The Callisto Protocol is a spiritual successor to Dead Space. After directing the iconic survival horror classic at Visceral Games and Electronic Arts, Glen Schofield is returning to the well to produce a game intent on building on its ideas in every conceivable way.
Originally set in the PUBG universe – whatever the hell that is supposed to entail – The Callisto Protocol has now broken away from this reputation to become a fully-fledged experience that aims to take us on a brutal, terrifying ride. It is knowingly riffing on the reverence we all have for its inspiration while doing just enough to stand on its own.
It’s all the better for it too, and shows that being iterative rather than introducing new ideas through a risky IP isn’t always necessary. We find comfort in the familiar, and this upcoming survival horror is proof that a gap in the market remains unfulfilled that for years nobody has bothered to fill. Until now. Because there are so many spooky space games on the horizon from the looks of things. Where did this trend even come from?
Dead Space continued to falter as the trilogy came to a close. Electronic Arts was keen to chase more action, more story, and more features dictated by trends instead of allowing Visceral Games to pursue its own vision. The games we eventually got were far from terrible, but stand firmly in the original’s shadow. The first is being remade because it’s the best of the bunch, and represents the isolation of being trapped in space with no means of escape so beautifully.
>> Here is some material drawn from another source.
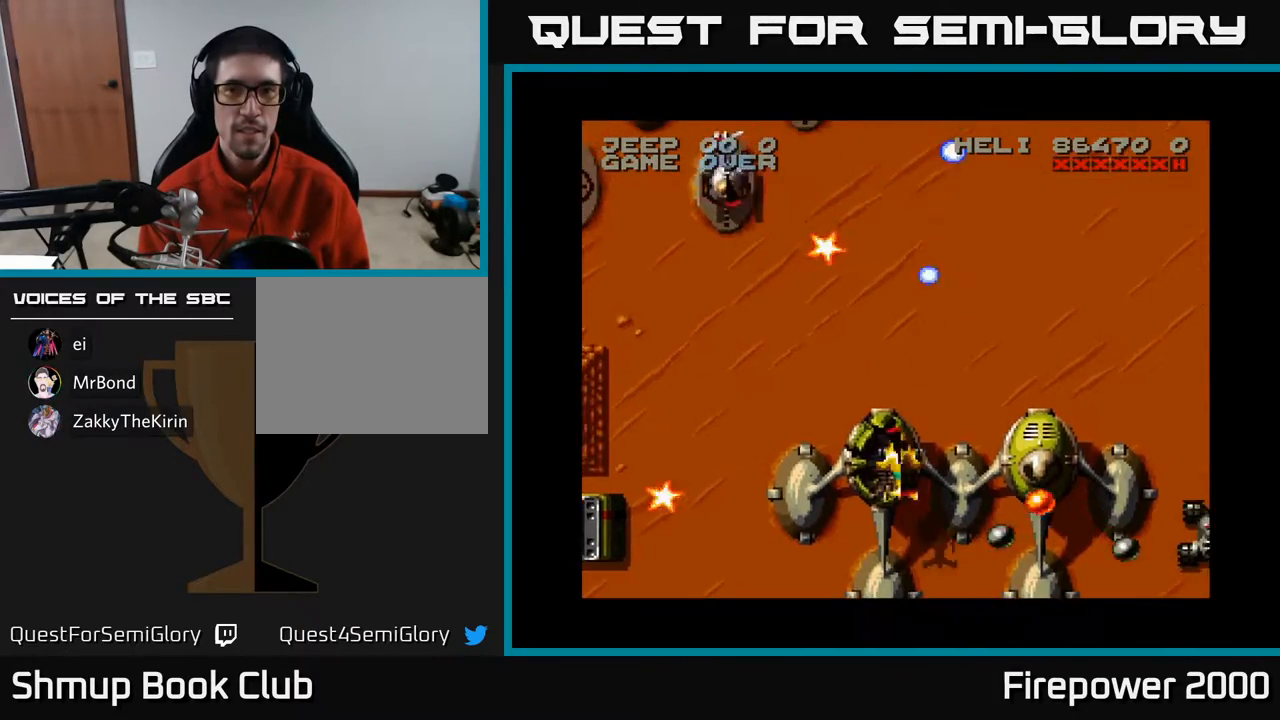
{"buttons": ["A", "DPAD_DOWN", "DPAD_LEFT"], "events": [[400, "DPAD_DOWN", "down"]]}
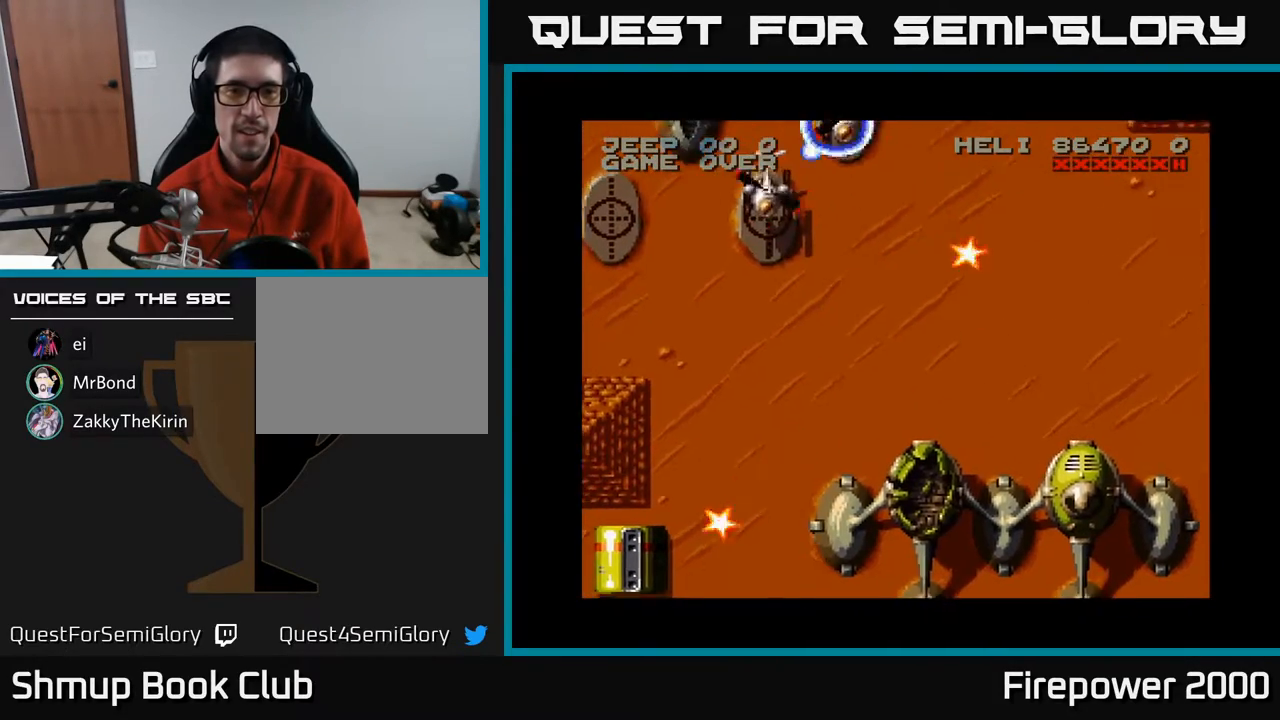
{"buttons": ["A", "DPAD_UP"], "events": [[67, "DPAD_LEFT", "up"], [200, "DPAD_DOWN", "up"], [267, "DPAD_UP", "down"], [333, "DPAD_RIGHT", "down"], [433, "DPAD_RIGHT", "up"]]}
But first comes The Callisto Protocol – and it looks incredible.
You play as a man who finds himself alone on a crumbling moon defined by death and decay, stalked by all manner of mutated creatures with a single desire. A harrowing voice narrates one of the most recent trailers, talking about potential rebirth and accepting the horrors we will spend much of the game trying so hard to escape. It alludes to Dead Space and how a group of religious zealots came to embrace the Xenomorphs and the ascension to a higher plane of existence they sought to represent. We will likely have to fend off aliens, machines, humans, and who knows what else throughout the campaign, and all the footage we’ve seen so far makes the player look utterly defenceless. As we should be.
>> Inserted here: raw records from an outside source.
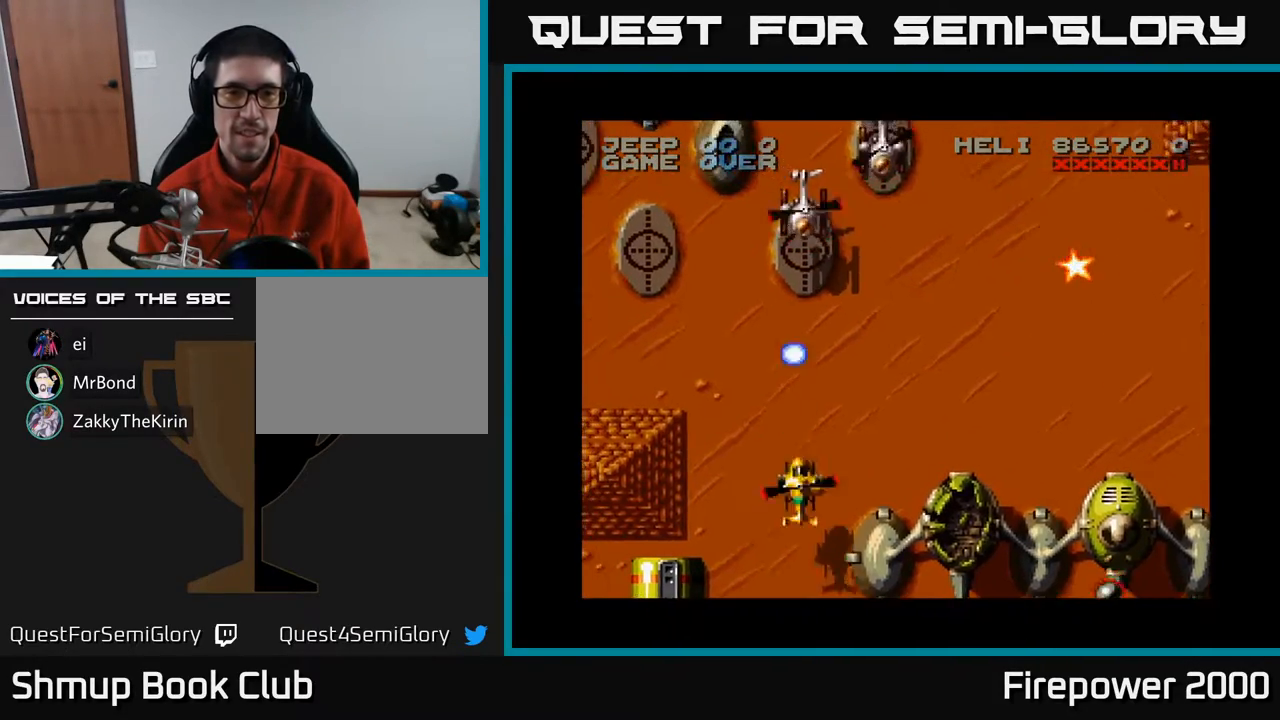
{"buttons": ["A", "DPAD_UP"], "events": []}
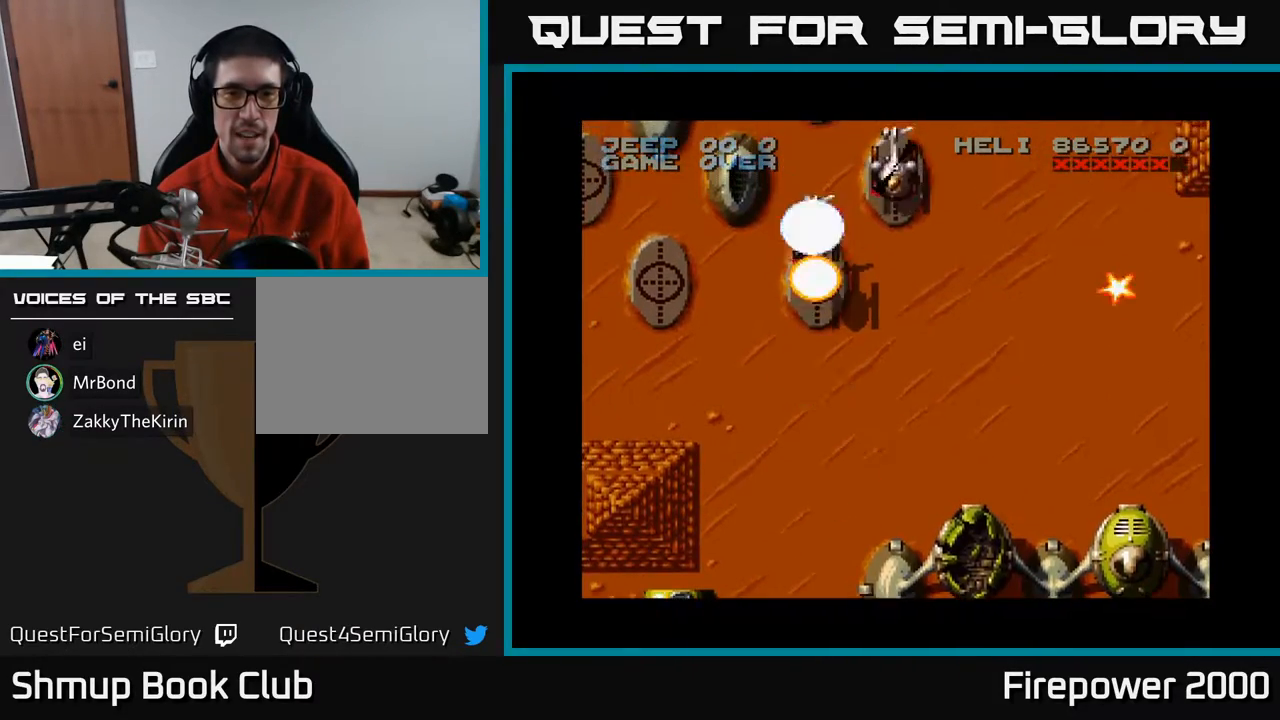
{"buttons": ["A", "DPAD_DOWN"], "events": [[67, "DPAD_RIGHT", "down"], [100, "DPAD_UP", "up"], [267, "DPAD_DOWN", "down"], [317, "DPAD_RIGHT", "up"]]}
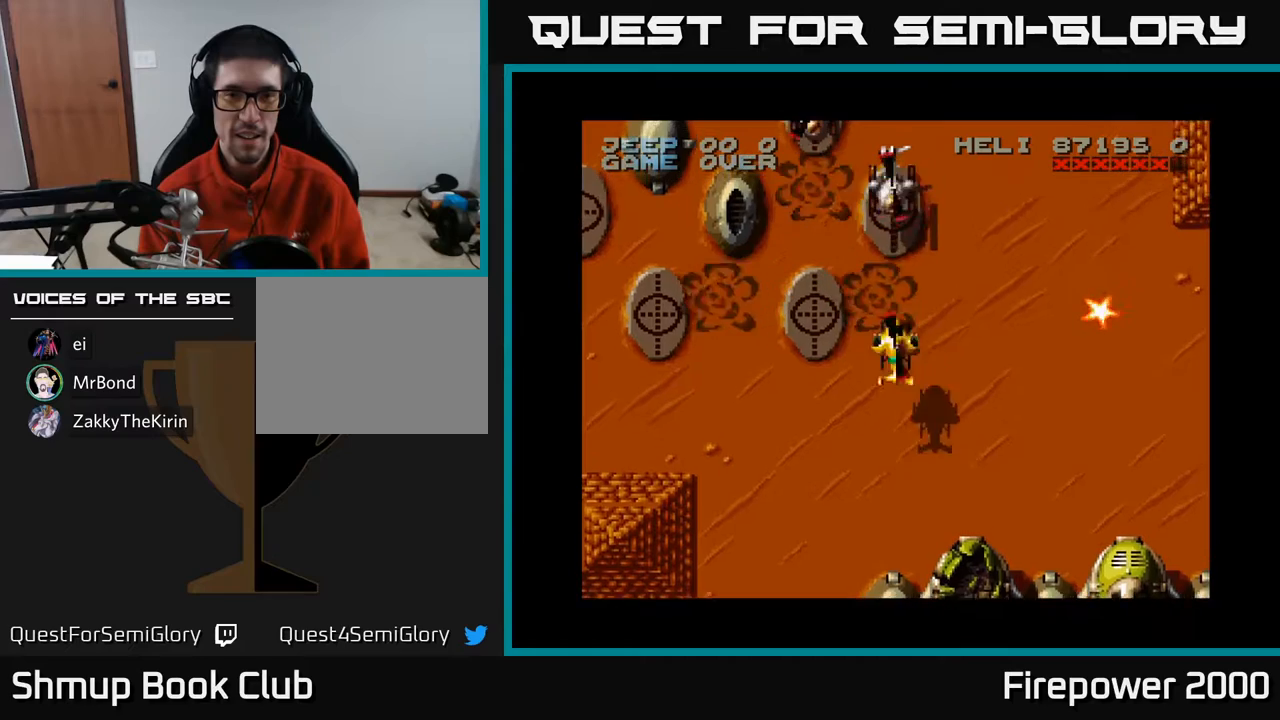
{"buttons": ["A", "DPAD_DOWN"], "events": []}
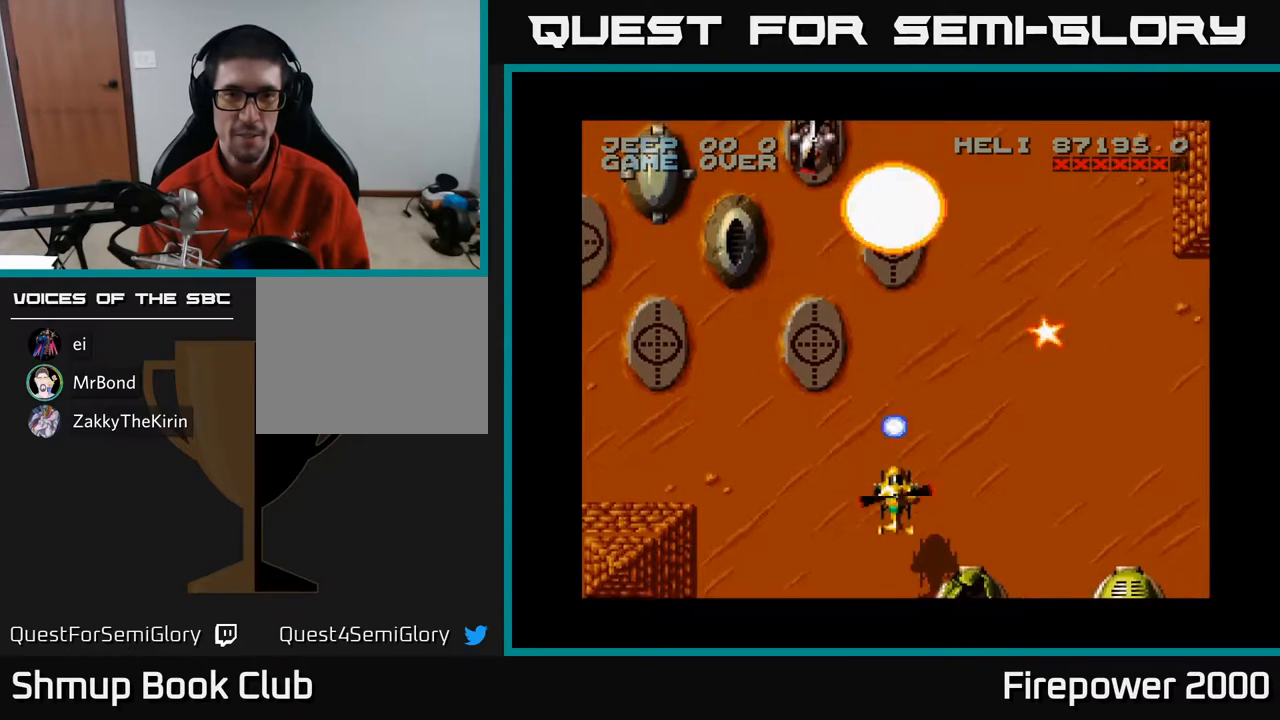
{"buttons": ["A", "DPAD_UP", "DPAD_RIGHT"], "events": [[100, "DPAD_DOWN", "up"], [100, "DPAD_LEFT", "down"], [317, "DPAD_UP", "down"], [367, "DPAD_LEFT", "up"], [417, "DPAD_RIGHT", "down"]]}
The player wields chainsaw-esque machetes, painfully slow pistols, and other industrial tools that likely weren’t invented with the purpose of killing gruesome alien creatures. But much like Dead Space, we must use all the tools at our disposal to survive. Survival horror shines brightest when we feel vulnerable, scrambling for a solution amidst the chaotic fear that whatever awaits around the next corner will doom us to an early grave. Later games in the series abandoned that notion, but The Callisto Protocol seems determined to bring that back and evolve it into something entirely new. Environments seem grander, the story feels darker, yet the foundation it walks upon is familiar in a way that so many of us have wanted since Dead Space lost its way almost a decade ago. Now it’s back, and I can’t bloody wait.
I want this game to leave me shaken, disturbed, and begging for more as I wipe the viscera off my face and jump in for a second playthrough, no longer afraid of the horror I once thought impossible to conquer. Just like Dead Space, I want it to linger in my memory long after I’ve put down the controller and walked away. If anyone can do it, Glen Schofield can.